## Instruction
Starting at the line with "reply to this", copy each line through the last one below exactly as written, without any pictures.

## Code change snippets
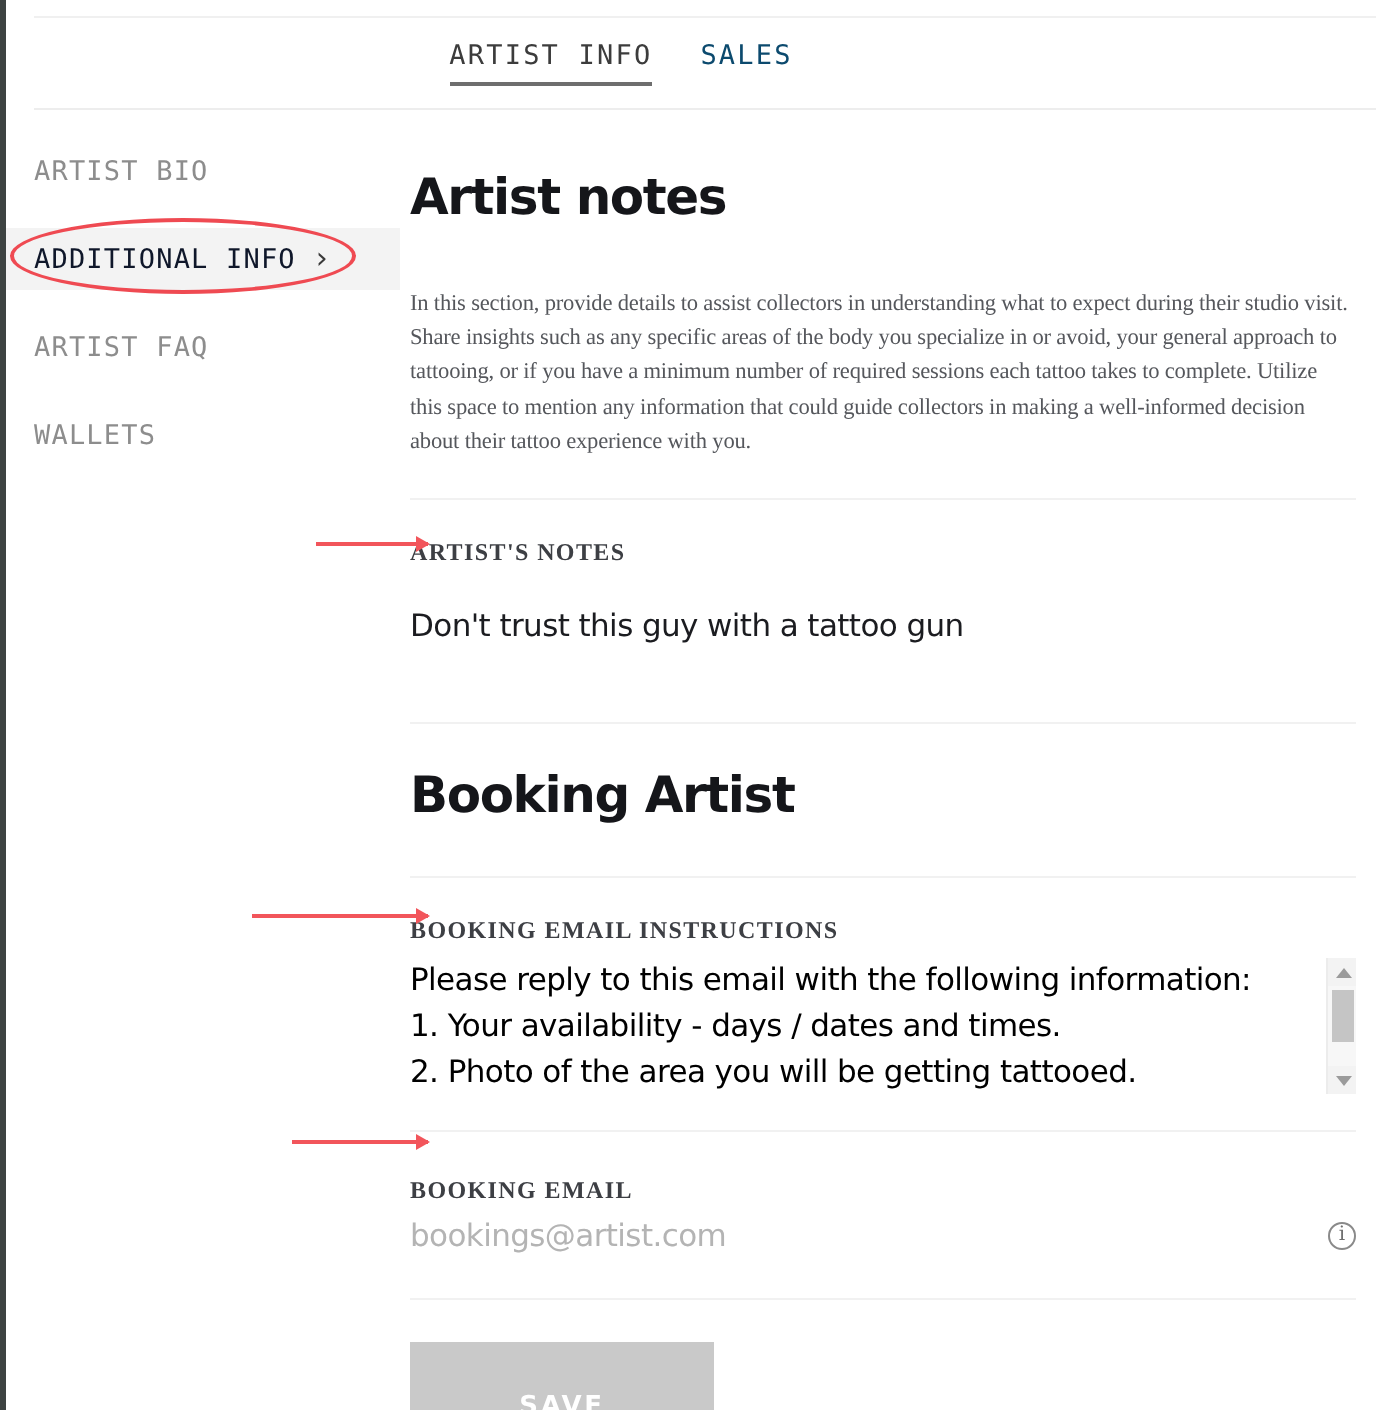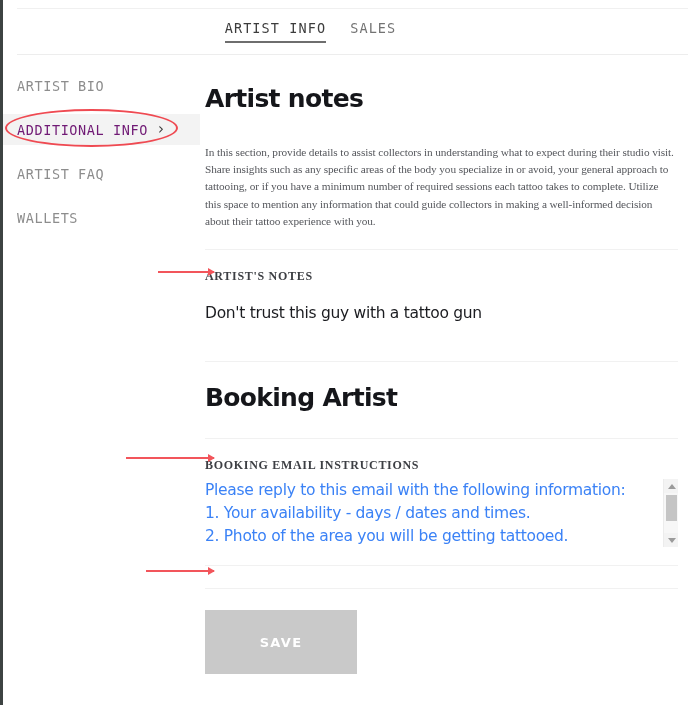"SALES" .tab { color: #737373 -> #0c4a6e }
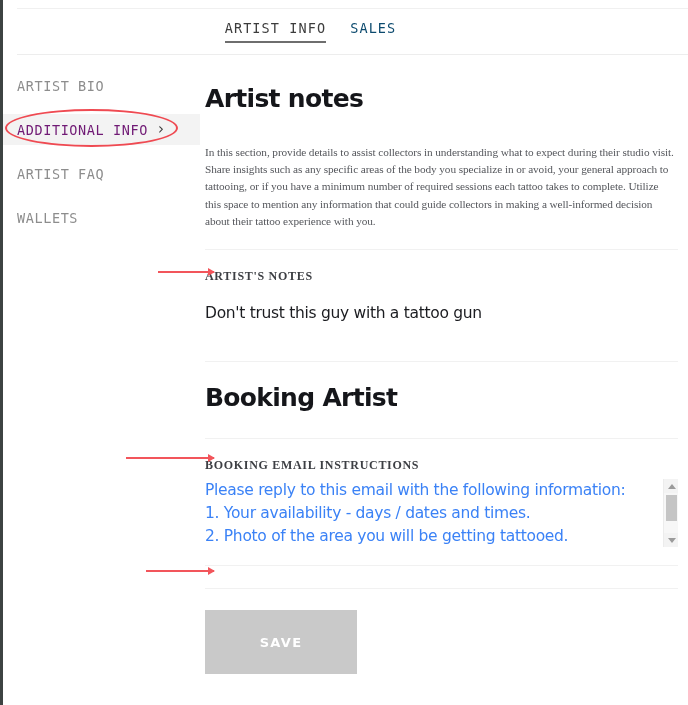"ADDITIONAL INFO" .nav-item.selected .nav-label { color: #701a75 -> #0f172a }
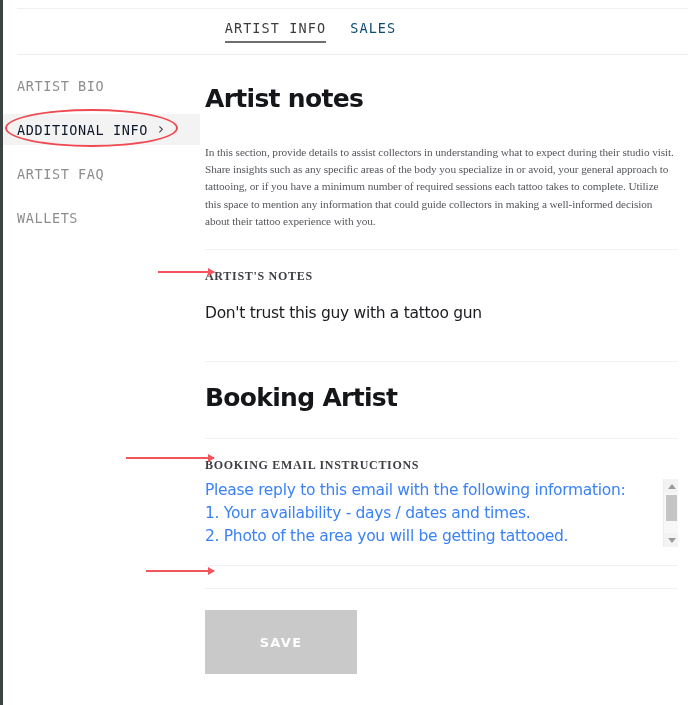"Please reply to this email" .scroll-field .lines div { color: #3b82f6 -> #000000 }
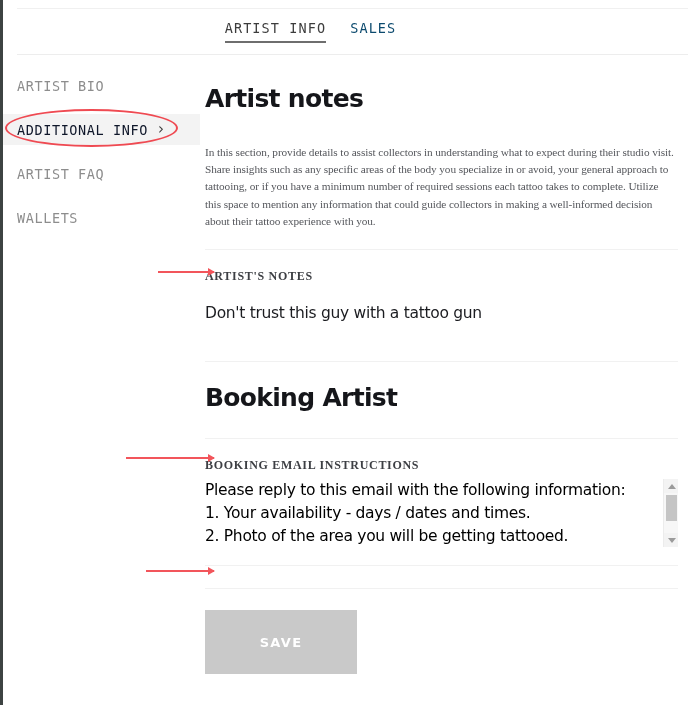"BOOKING EMAIL" div { html: none -> <div> <div>BOOKING EMAIL</div> <div> <div>bookings@artist.com</div> <div>i</div> </div> </div> }
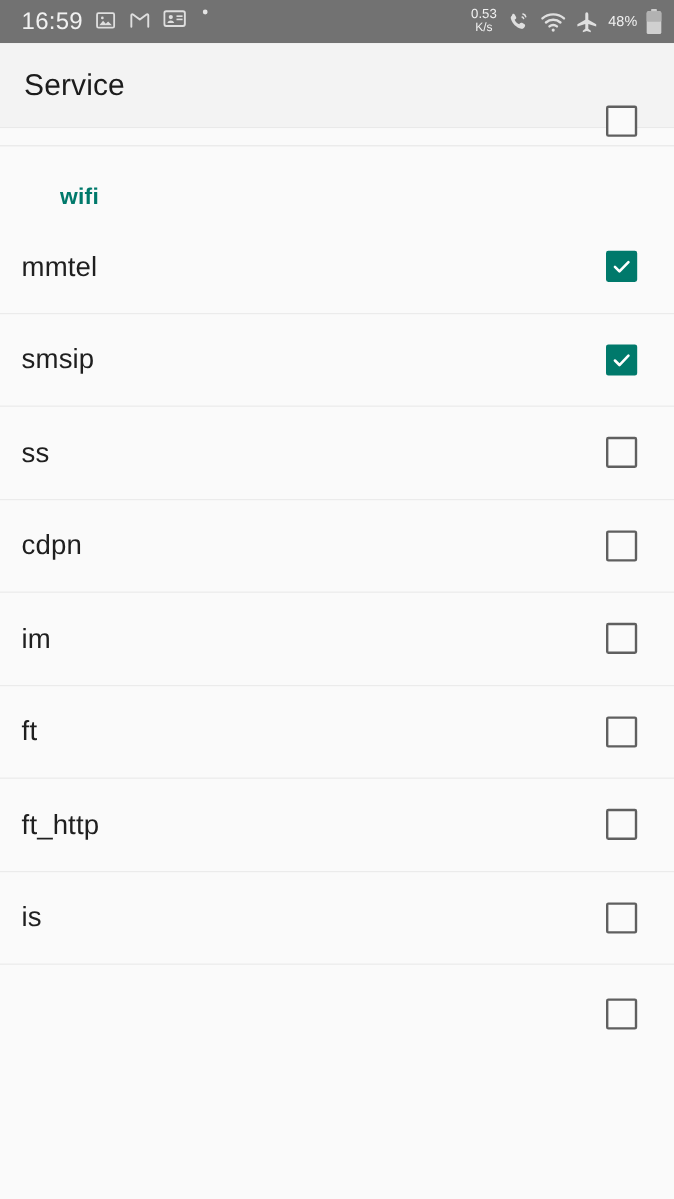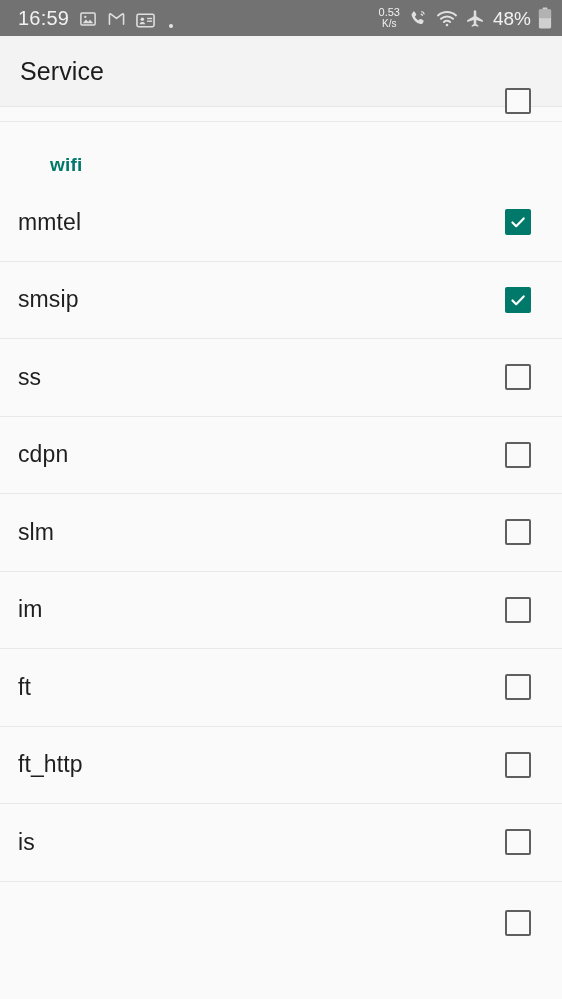"16:59" .status-left { align-items: flex-end -> flex-start }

## Response area
"Please reply to this email" .scroll-field .lines div { color: #3b82f6 -> #000000 }
"BOOKING EMAIL" div { html: none -> <div> <div>BOOKING EMAIL</div> <div> <div>bookings@artist.com</div> <div>i</div> </div> </div> }
"16:59" .status-left { align-items: flex-end -> flex-start }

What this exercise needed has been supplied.